Whether the radiator is under the window or somewhere else on the external wall, it still feels way more comfortable than when the radiator is on the internal one. My home office is on the ground floor, I sit facing the outside wall and the radiator is way behind me because it was likely simpler to fix there. Unless I put woolly socks on it is ridiculously cold :| as my feet are right next to the wall. It may be less heat loss but it is certainly more discomfort.

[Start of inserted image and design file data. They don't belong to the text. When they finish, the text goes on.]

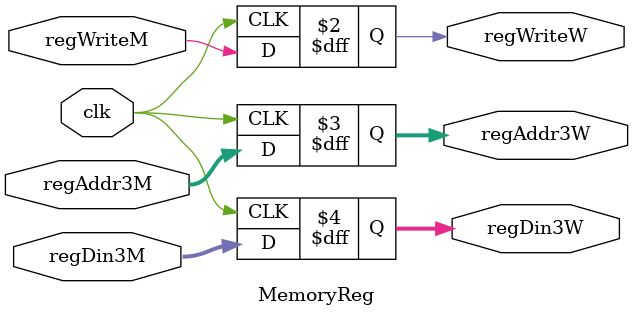
<source format=sv>
module MemoryReg #(
    parameter DATA_WIDTH=32,ROM_WIDTH=12, RF_WIDTH=5
)(
    input logic clk,
    input logic regWriteM,
    input logic [RF_WIDTH-1:0] regAddr3M,
    input logic [DATA_WIDTH-1:0] regDin3M,
    output logic regWriteW,
    output logic [RF_WIDTH-1:0] regAddr3W,
    output logic [DATA_WIDTH-1:0] regDin3W);

always_ff @(posedge clk) begin
    regWriteW<=regWriteM;
    regAddr3W<=regAddr3M;
    regDin3W<=regDin3M;
end
endmodule

</source>
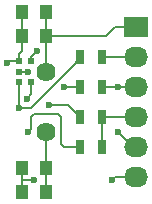
<source format=gtl>
G04 #@! TF.FileFunction,Copper,L1,Top,Signal*
%FSLAX46Y46*%
G04 Gerber Fmt 4.6, Leading zero omitted, Abs format (unit mm)*
G04 Created by KiCad (PCBNEW 4.0.4-stable) date 10/18/16 01:23:18*
%MOMM*%
%LPD*%
G01*
G04 APERTURE LIST*
%ADD10C,0.100000*%
%ADD11R,1.000000X1.250000*%
%ADD12R,2.032000X1.727200*%
%ADD13O,2.032000X1.727200*%
%ADD14R,0.700000X1.300000*%
%ADD15R,0.522000X0.600000*%
%ADD16C,1.624000*%
%ADD17C,0.600000*%
%ADD18C,0.200000*%
G04 APERTURE END LIST*
D10*
D11*
X130572000Y-92456000D03*
X132572000Y-92456000D03*
X130572000Y-107696000D03*
X132572000Y-107696000D03*
X130572000Y-94488000D03*
X132572000Y-94488000D03*
X130572000Y-105664000D03*
X132572000Y-105664000D03*
D12*
X140208000Y-93726000D03*
D13*
X140208000Y-96266000D03*
X140208000Y-98806000D03*
X140208000Y-101346000D03*
X140208000Y-103886000D03*
X140208000Y-106426000D03*
D14*
X137348000Y-101346000D03*
X135448000Y-101346000D03*
X137348000Y-103886000D03*
X135448000Y-103886000D03*
X137348000Y-96266000D03*
X135448000Y-96266000D03*
X137348000Y-98806000D03*
X135448000Y-98806000D03*
D15*
X131336000Y-96636000D03*
X130253000Y-96636000D03*
X131336000Y-98436000D03*
X130253000Y-98436000D03*
D16*
X132588000Y-97536000D03*
D15*
X130253000Y-97536000D03*
D16*
X132588000Y-102616000D03*
D17*
X130937000Y-99822000D03*
X129286000Y-96774000D03*
X131572000Y-106680000D03*
X138176000Y-106680000D03*
X138684000Y-102616000D03*
X138684000Y-98806000D03*
X132842000Y-100330000D03*
X131064000Y-97536000D03*
X131064000Y-102616000D03*
X130302000Y-100584000D03*
X134112000Y-98806000D03*
X131826000Y-95758000D03*
D18*
X132572000Y-94488000D02*
X132588000Y-94504000D01*
X132588000Y-94504000D02*
X132588000Y-97536000D01*
X140208000Y-93726000D02*
X138430000Y-93726000D01*
X137668000Y-94488000D02*
X132572000Y-94488000D01*
X138430000Y-93726000D02*
X137668000Y-94488000D01*
X132572000Y-105664000D02*
X132572000Y-102632000D01*
X132572000Y-102632000D02*
X132588000Y-102616000D01*
X132572000Y-107696000D02*
X132572000Y-105664000D01*
X132572000Y-92456000D02*
X132572000Y-94488000D01*
X131336000Y-98436000D02*
X131336000Y-99423000D01*
X131336000Y-99423000D02*
X130937000Y-99822000D01*
X129424000Y-96636000D02*
X130253000Y-96636000D01*
X129286000Y-96774000D02*
X129424000Y-96636000D01*
X140208000Y-106426000D02*
X138430000Y-106426000D01*
X131572000Y-106680000D02*
X130572000Y-106680000D01*
X138430000Y-106426000D02*
X138176000Y-106680000D01*
X130572000Y-106680000D02*
X130556000Y-106680000D01*
X130556000Y-106680000D02*
X130572000Y-106680000D01*
X130572000Y-107696000D02*
X130572000Y-106680000D01*
X130572000Y-106680000D02*
X130572000Y-105664000D01*
X130253000Y-96636000D02*
X130253000Y-96061000D01*
X130253000Y-96061000D02*
X130572000Y-95742000D01*
X130572000Y-95742000D02*
X130572000Y-94488000D01*
X130572000Y-92456000D02*
X130572000Y-94488000D01*
X137348000Y-96266000D02*
X140208000Y-96266000D01*
X140208000Y-103886000D02*
X139954000Y-103886000D01*
X139954000Y-103886000D02*
X138684000Y-102616000D01*
X137348000Y-98806000D02*
X138684000Y-98806000D01*
X138684000Y-98806000D02*
X140208000Y-98806000D01*
X137348000Y-103886000D02*
X137348000Y-101346000D01*
X137348000Y-101346000D02*
X140208000Y-101346000D01*
X130253000Y-97536000D02*
X131064000Y-97536000D01*
X134432000Y-100330000D02*
X135448000Y-101346000D01*
X132842000Y-100330000D02*
X134432000Y-100330000D01*
X135382000Y-101346000D02*
X135448000Y-101346000D01*
X134112000Y-103886000D02*
X135448000Y-103886000D01*
X133858000Y-103632000D02*
X134112000Y-103886000D01*
X133858000Y-101346000D02*
X133858000Y-103632000D01*
X133604000Y-101092000D02*
X133858000Y-101346000D01*
X131572000Y-101092000D02*
X133604000Y-101092000D01*
X131318000Y-101346000D02*
X131572000Y-101092000D01*
X131318000Y-102362000D02*
X131318000Y-101346000D01*
X131064000Y-102616000D02*
X131318000Y-102362000D01*
X135448000Y-96266000D02*
X134940000Y-96962000D01*
X134940000Y-96962000D02*
X131318000Y-100584000D01*
X131318000Y-100584000D02*
X130302000Y-100584000D01*
X130302000Y-100584000D02*
X130302000Y-98485000D01*
X130302000Y-98485000D02*
X130253000Y-98436000D01*
X131336000Y-96636000D02*
X131336000Y-96248000D01*
X134112000Y-98806000D02*
X135448000Y-98806000D01*
X131336000Y-96248000D02*
X131826000Y-95758000D01*
M02*

</source>
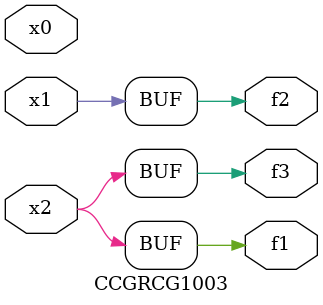
<source format=v>
module CCGRCG1003(
	input x0, x1, x2,
	output f1, f2, f3
);
	assign f1 = x2;
	assign f2 = x1;
	assign f3 = x2;
endmodule

</source>
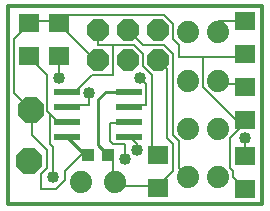
<source format=gtl>
G75*
G70*
%OFA0B0*%
%FSLAX24Y24*%
%IPPOS*%
%LPD*%
%AMOC8*
5,1,8,0,0,1.08239X$1,22.5*
%
%ADD10C,0.0120*%
%ADD11C,0.0740*%
%ADD12R,0.0709X0.0630*%
%ADD13R,0.0433X0.0394*%
%ADD14R,0.0870X0.0240*%
%ADD15OC8,0.0740*%
%ADD16OC8,0.0850*%
%ADD17C,0.0100*%
%ADD18C,0.0080*%
%ADD19C,0.0400*%
D10*
X007841Y000746D02*
X007841Y007346D01*
X016291Y007346D01*
X016291Y000746D01*
X007841Y000746D01*
D11*
X010271Y001496D03*
X011411Y001496D03*
X013841Y001646D03*
X014841Y001646D03*
X014841Y003246D03*
X013841Y003246D03*
X013841Y004846D03*
X014841Y004846D03*
X014841Y006496D03*
X013841Y006496D03*
D12*
X015741Y006847D03*
X015741Y005745D03*
X015741Y004647D03*
X015741Y003545D03*
X012841Y002397D03*
X015741Y002347D03*
X015741Y001245D03*
X012841Y001295D03*
X009541Y005695D03*
X008541Y005695D03*
X008541Y006797D03*
X009541Y006797D03*
D13*
X010507Y002396D03*
X011176Y002396D03*
D14*
X011871Y002996D03*
X009811Y002996D03*
X009811Y003496D03*
X011871Y003496D03*
X011871Y003996D03*
X009811Y003996D03*
X009811Y004496D03*
X011871Y004496D03*
D15*
X011841Y005546D03*
X010841Y005546D03*
X012841Y005546D03*
X012841Y006546D03*
X011841Y006546D03*
X010841Y006546D03*
D16*
X008591Y003896D03*
X008541Y002196D03*
D17*
X009811Y002996D02*
X010411Y002396D01*
X010507Y002396D01*
X010841Y002730D02*
X011176Y002396D01*
X010841Y002730D02*
X010841Y004246D01*
X011091Y004496D01*
X011871Y004496D01*
D18*
X012241Y004946D02*
X012441Y004746D01*
X012441Y004046D01*
X011941Y004046D01*
X011871Y003996D01*
X010541Y004046D02*
X010541Y004446D01*
X010141Y004546D02*
X009841Y004546D01*
X009811Y004496D01*
X010141Y004546D02*
X010641Y005046D01*
X011341Y005046D01*
X011341Y006046D01*
X012041Y006046D01*
X012341Y005746D01*
X012341Y005346D01*
X012641Y005046D01*
X012641Y002646D01*
X012841Y002446D01*
X012841Y002397D01*
X012141Y002546D02*
X012141Y002746D01*
X011941Y002946D01*
X011871Y002996D01*
X011341Y002746D02*
X011241Y002846D01*
X011241Y003446D01*
X011841Y003446D01*
X011871Y003496D01*
X009811Y003496D02*
X009741Y003546D01*
X009441Y003546D01*
X009241Y003746D01*
X009241Y002746D01*
X009341Y002646D01*
X009341Y001646D01*
X009141Y001946D02*
X008941Y001746D01*
X008941Y001246D01*
X009441Y001246D01*
X009741Y001546D01*
X009741Y001846D01*
X010341Y002446D01*
X010507Y002396D01*
X011176Y002396D02*
X011241Y002346D01*
X011341Y002246D01*
X011341Y001546D01*
X011411Y001496D01*
X011441Y001446D01*
X011441Y001346D01*
X012841Y001346D01*
X012841Y001295D01*
X012841Y001346D02*
X013341Y001846D01*
X013341Y002746D01*
X013141Y002946D01*
X013141Y005246D01*
X012841Y005546D01*
X013341Y005746D02*
X013041Y006046D01*
X012341Y006046D01*
X011841Y006546D01*
X010841Y006546D02*
X010841Y006046D01*
X011341Y006046D01*
X009541Y005695D02*
X009541Y004946D01*
X009141Y005046D02*
X009141Y003846D01*
X009241Y003746D01*
X008641Y003846D02*
X008591Y003896D01*
X008041Y004446D01*
X008041Y006246D01*
X008541Y006746D01*
X008541Y006797D01*
X008541Y006846D01*
X009541Y006846D01*
X009541Y006797D01*
X009541Y006746D01*
X010741Y005546D01*
X010841Y005546D01*
X009141Y005046D02*
X008541Y005646D01*
X008541Y005695D01*
X013341Y005746D02*
X013341Y003046D01*
X013541Y002846D01*
X013541Y001946D01*
X013841Y001646D01*
X015241Y001946D02*
X015341Y001846D01*
X015341Y001646D01*
X015741Y001246D01*
X015741Y001245D01*
X015241Y001946D02*
X015241Y002946D01*
X015641Y003346D01*
X015741Y003545D01*
X015741Y003446D01*
X015641Y003346D01*
X014341Y004646D01*
X014341Y005646D01*
X013541Y005646D01*
X013541Y006046D01*
X013341Y006246D01*
X013341Y006746D01*
X013041Y007046D01*
X009541Y007046D01*
X009541Y006846D01*
X014841Y006846D02*
X014841Y006496D01*
X014841Y006846D02*
X015741Y006846D01*
X015741Y006847D01*
X015741Y005745D02*
X015741Y005646D01*
X014341Y005646D01*
X014841Y004846D02*
X014841Y004746D01*
X015741Y004746D01*
X015741Y004647D01*
X010541Y004046D02*
X009841Y004046D01*
X009811Y003996D01*
X008641Y003846D02*
X008641Y003046D01*
X009141Y002546D01*
X009141Y001946D01*
X011741Y002246D02*
X011741Y002746D01*
X011341Y002746D01*
X015741Y002946D02*
X015741Y002347D01*
D19*
X015741Y002946D03*
X012141Y002546D03*
X011741Y002246D03*
X009341Y001646D03*
X010541Y004446D03*
X009541Y004946D03*
X012241Y004946D03*
M02*

</source>
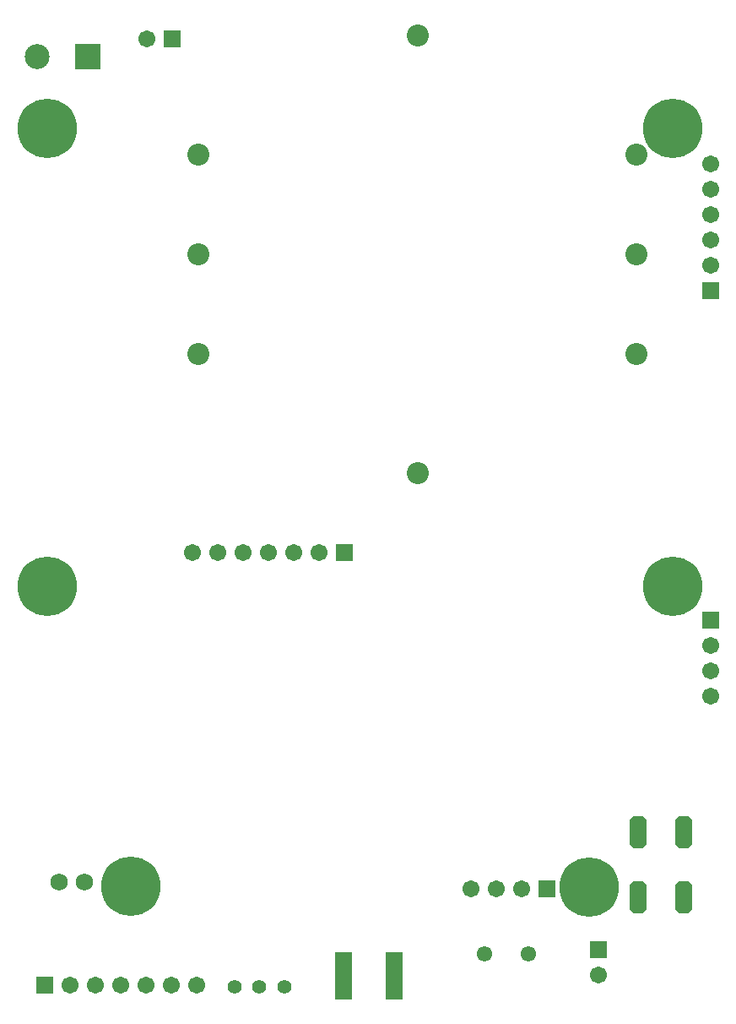
<source format=gbs>
%FSLAX25Y25*%
%MOIN*%
G70*
G01*
G75*
G04 Layer_Color=16711935*
%ADD10R,0.02362X0.02362*%
%ADD11R,0.05512X0.02362*%
%ADD12R,0.05315X0.02362*%
%ADD13R,0.03740X0.03150*%
%ADD14R,0.02953X0.03543*%
%ADD15R,0.07087X0.04134*%
%ADD16R,0.03150X0.01969*%
%ADD17R,0.08465X0.09843*%
%ADD18R,0.01969X0.02362*%
%ADD19R,0.18898X0.20315*%
%ADD20O,0.02362X0.13583*%
%ADD21O,0.01772X0.08268*%
%ADD22R,0.05906X0.16142*%
%ADD23R,0.05906X0.17716*%
%ADD24R,0.04134X0.08661*%
%ADD25R,0.05906X0.11024*%
%ADD26R,0.06102X0.02362*%
%ADD27R,0.07087X0.04724*%
%ADD28R,0.03937X0.01181*%
%ADD29R,0.02756X0.01181*%
%ADD30R,0.03150X0.03740*%
%ADD31R,0.03543X0.02953*%
%ADD32O,0.01181X0.03150*%
%ADD33O,0.03150X0.01181*%
%ADD34R,0.04331X0.07480*%
%ADD35R,0.04134X0.07087*%
%ADD36R,0.05709X0.04331*%
%ADD37R,0.04331X0.07480*%
%ADD38O,0.02165X0.06890*%
%ADD39O,0.06890X0.02165*%
%ADD40R,0.00984X0.07087*%
%ADD41R,0.04331X0.05709*%
%ADD42R,0.02362X0.05512*%
%ADD43R,0.07874X0.12992*%
%ADD44R,0.07874X0.09843*%
%ADD45R,0.01969X0.12205*%
%ADD46R,0.09843X0.09843*%
%ADD47O,0.03150X0.01378*%
%ADD48O,0.01378X0.03150*%
%ADD49R,0.07087X0.29528*%
%ADD50R,0.02362X0.04134*%
%ADD51R,0.04134X0.05906*%
%ADD52R,0.13189X0.09646*%
%ADD53R,0.35827X0.42323*%
%ADD54R,0.16339X0.03937*%
%ADD55C,0.01000*%
%ADD56C,0.01200*%
%ADD57C,0.03000*%
%ADD58C,0.04000*%
%ADD59C,0.02000*%
%ADD60C,0.01500*%
%ADD61C,0.00800*%
%ADD62R,0.00653X0.00435*%
%ADD63R,0.02142X0.00344*%
%ADD64R,0.04702X0.00344*%
%ADD65R,0.00286X0.00429*%
%ADD66R,0.00262X0.00395*%
%ADD67R,0.00248X0.00441*%
%ADD68R,0.00441X0.00236*%
%ADD69R,0.00280X0.00186*%
%ADD70R,0.00239X0.00358*%
%ADD71R,0.00239X0.00358*%
%ADD72R,0.00342X0.00386*%
%ADD73R,0.00342X0.00386*%
%ADD74R,0.01705X0.01280*%
%ADD75R,0.01705X0.00581*%
%ADD76R,0.04134X0.11614*%
%ADD77R,0.06299X0.06988*%
%ADD78R,0.07776X0.02559*%
%ADD79R,0.03937X0.04715*%
%ADD80R,0.07569X0.07569*%
G04:AMPARAMS|DCode=81|XSize=120mil|YSize=60mil|CornerRadius=0mil|HoleSize=0mil|Usage=FLASHONLY|Rotation=90.000|XOffset=0mil|YOffset=0mil|HoleType=Round|Shape=Octagon|*
%AMOCTAGOND81*
4,1,8,0.01500,0.06000,-0.01500,0.06000,-0.03000,0.04500,-0.03000,-0.04500,-0.01500,-0.06000,0.01500,-0.06000,0.03000,-0.04500,0.03000,0.04500,0.01500,0.06000,0.0*
%
%ADD81OCTAGOND81*%

%ADD82C,0.04724*%
%ADD83R,0.05906X0.05906*%
%ADD84C,0.05906*%
%ADD85R,0.05906X0.05906*%
%ADD86R,0.09055X0.09055*%
%ADD87C,0.09055*%
%ADD88C,0.22638*%
%ADD89C,0.07874*%
%ADD90C,0.06000*%
%ADD91C,0.05315*%
%ADD92C,0.02400*%
%ADD93C,0.05000*%
%ADD94C,0.04800*%
%ADD95R,0.00613X0.00499*%
%ADD96C,0.00984*%
%ADD97C,0.02362*%
%ADD98C,0.00400*%
%ADD99C,0.00787*%
%ADD100C,0.00591*%
%ADD101C,0.00492*%
%ADD102C,0.01969*%
%ADD103C,0.00700*%
%ADD104R,0.06299X0.02165*%
%ADD105R,0.02165X0.10236*%
%ADD106R,0.02165X0.06299*%
%ADD107R,0.01378X0.03150*%
%ADD108R,0.01280X0.03051*%
%ADD109R,0.03162X0.03162*%
%ADD110R,0.06312X0.03162*%
%ADD111R,0.06115X0.03162*%
%ADD112R,0.04540X0.03950*%
%ADD113R,0.03753X0.04343*%
%ADD114R,0.07887X0.04934*%
%ADD115R,0.03950X0.02769*%
%ADD116R,0.09265X0.10642*%
%ADD117R,0.02769X0.03162*%
%ADD118R,0.19698X0.21115*%
%ADD119O,0.03162X0.14383*%
%ADD120O,0.02572X0.09068*%
%ADD121R,0.06706X0.16942*%
%ADD122R,0.06706X0.18517*%
%ADD123R,0.04934X0.09461*%
%ADD124R,0.06706X0.11824*%
%ADD125R,0.06902X0.03162*%
%ADD126R,0.07887X0.05524*%
%ADD127R,0.04737X0.01981*%
%ADD128R,0.03136X0.01561*%
%ADD129R,0.03950X0.04540*%
%ADD130R,0.04343X0.03753*%
%ADD131O,0.01981X0.03950*%
%ADD132O,0.03950X0.01981*%
%ADD133R,0.05131X0.08280*%
%ADD134R,0.04934X0.07887*%
%ADD135R,0.06509X0.05131*%
%ADD136R,0.05131X0.08280*%
%ADD137O,0.02745X0.07470*%
%ADD138O,0.07470X0.02745*%
%ADD139R,0.01564X0.07667*%
%ADD140R,0.05131X0.06509*%
%ADD141R,0.03162X0.06312*%
%ADD142R,0.08674X0.13792*%
%ADD143R,0.08674X0.10642*%
%ADD144R,0.02749X0.12985*%
%ADD145R,0.10642X0.10642*%
%ADD146O,0.03930X0.02158*%
%ADD147O,0.02158X0.03930*%
%ADD148R,0.07887X0.30328*%
%ADD149R,0.03162X0.04934*%
%ADD150R,0.04934X0.06706*%
%ADD151R,0.13989X0.10446*%
%ADD152R,0.36627X0.43123*%
%ADD153R,0.17139X0.04737*%
G04:AMPARAMS|DCode=154|XSize=128mil|YSize=68mil|CornerRadius=0mil|HoleSize=0mil|Usage=FLASHONLY|Rotation=90.000|XOffset=0mil|YOffset=0mil|HoleType=Round|Shape=Octagon|*
%AMOCTAGOND154*
4,1,8,0.01700,0.06400,-0.01700,0.06400,-0.03400,0.04700,-0.03400,-0.04700,-0.01700,-0.06400,0.01700,-0.06400,0.03400,-0.04700,0.03400,0.04700,0.01700,0.06400,0.0*
%
%ADD154OCTAGOND154*%

%ADD155C,0.05524*%
%ADD156R,0.06706X0.06706*%
%ADD157C,0.06706*%
%ADD158R,0.06706X0.06706*%
%ADD159R,0.09855X0.09855*%
%ADD160C,0.09855*%
%ADD161C,0.23438*%
%ADD162C,0.08674*%
%ADD163C,0.06800*%
%ADD164C,0.06115*%
D122*
X1319752Y1191268D02*
D03*
X1339752D02*
D03*
D154*
X1436082Y1222395D02*
D03*
Y1247995D02*
D03*
X1453882Y1222395D02*
D03*
Y1247995D02*
D03*
D155*
X1296260Y1187008D02*
D03*
X1276575D02*
D03*
X1286417D02*
D03*
D156*
X1251968Y1561024D02*
D03*
X1201732Y1187638D02*
D03*
X1319882Y1358268D02*
D03*
X1399803Y1225610D02*
D03*
D157*
X1241969Y1561024D02*
D03*
X1464567Y1471614D02*
D03*
Y1481614D02*
D03*
Y1491614D02*
D03*
Y1501614D02*
D03*
Y1511614D02*
D03*
X1261732Y1187638D02*
D03*
X1251732D02*
D03*
X1241732D02*
D03*
X1231732D02*
D03*
X1211732D02*
D03*
X1221732D02*
D03*
X1420276Y1191772D02*
D03*
X1259882Y1358268D02*
D03*
X1269882D02*
D03*
X1279882D02*
D03*
X1289882D02*
D03*
X1309882D02*
D03*
X1299882D02*
D03*
X1464567Y1301693D02*
D03*
Y1311693D02*
D03*
Y1321693D02*
D03*
X1389803Y1225610D02*
D03*
X1379803D02*
D03*
X1369803D02*
D03*
D158*
X1464567Y1461614D02*
D03*
X1420276Y1201772D02*
D03*
X1464567Y1331693D02*
D03*
D159*
X1218661Y1554134D02*
D03*
D160*
X1198661D02*
D03*
D161*
X1449646Y1525669D02*
D03*
X1202598Y1345079D02*
D03*
Y1525669D02*
D03*
X1235512Y1226634D02*
D03*
X1416732Y1226339D02*
D03*
X1449646Y1345000D02*
D03*
D162*
X1348819Y1389567D02*
D03*
Y1562402D02*
D03*
X1262402Y1475984D02*
D03*
X1435236D02*
D03*
Y1515354D02*
D03*
Y1436614D02*
D03*
X1262402D02*
D03*
Y1515354D02*
D03*
D163*
X1217402Y1228543D02*
D03*
X1207402D02*
D03*
D164*
X1392717Y1200020D02*
D03*
X1375394D02*
D03*
M02*

</source>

Although I guess if the radiator was next to me on the wall perpendicular to the external it might have been OK. 

 

 

Depends on how even the temperatures are around you.  One of the most noticeable things with our new house is that all the surfaces, walls, ceilings, windows, floor etc are at near enough the same temperature.  The variation is less than 1 deg C, even on a cold day.

 

The effect of this is to make you feel more comfortable, and I have a theory that this is to do with the way the body senses thermal comfort.  Air temperature seems only a part of the overall feeling of comfort, it seems that we are quite sensitive to directional heat loss, mainly by radiation, but also by conduction.

 

I can't prove this, but empirically, standing inside in front of a window on a cold day feels a great deal more comfortable at the new house than at the old house, even though the old house probably has a warmer room temperature.  I think this is down to our bodies being pretty good at detecting directional radiative heat loss, and with 3G windows, with two panes with a low emissivity inward facing coating, the radiative heat loss through the glazing is very much lower than from the 12 year old double glazing at the old house. 

 

The same goes for sensing conductive heat loss.  The solid concrete floor of our old house has no insulation, and if you stand around for a while, or sit with your feet on the floor, it doesn't take long for your feet to feel cold.  I tested this out with a 50mm thick offcut of PIR foam, that I put on the floor under my desk, to rest my feet on.  It makes a very significant difference to how my feet feel!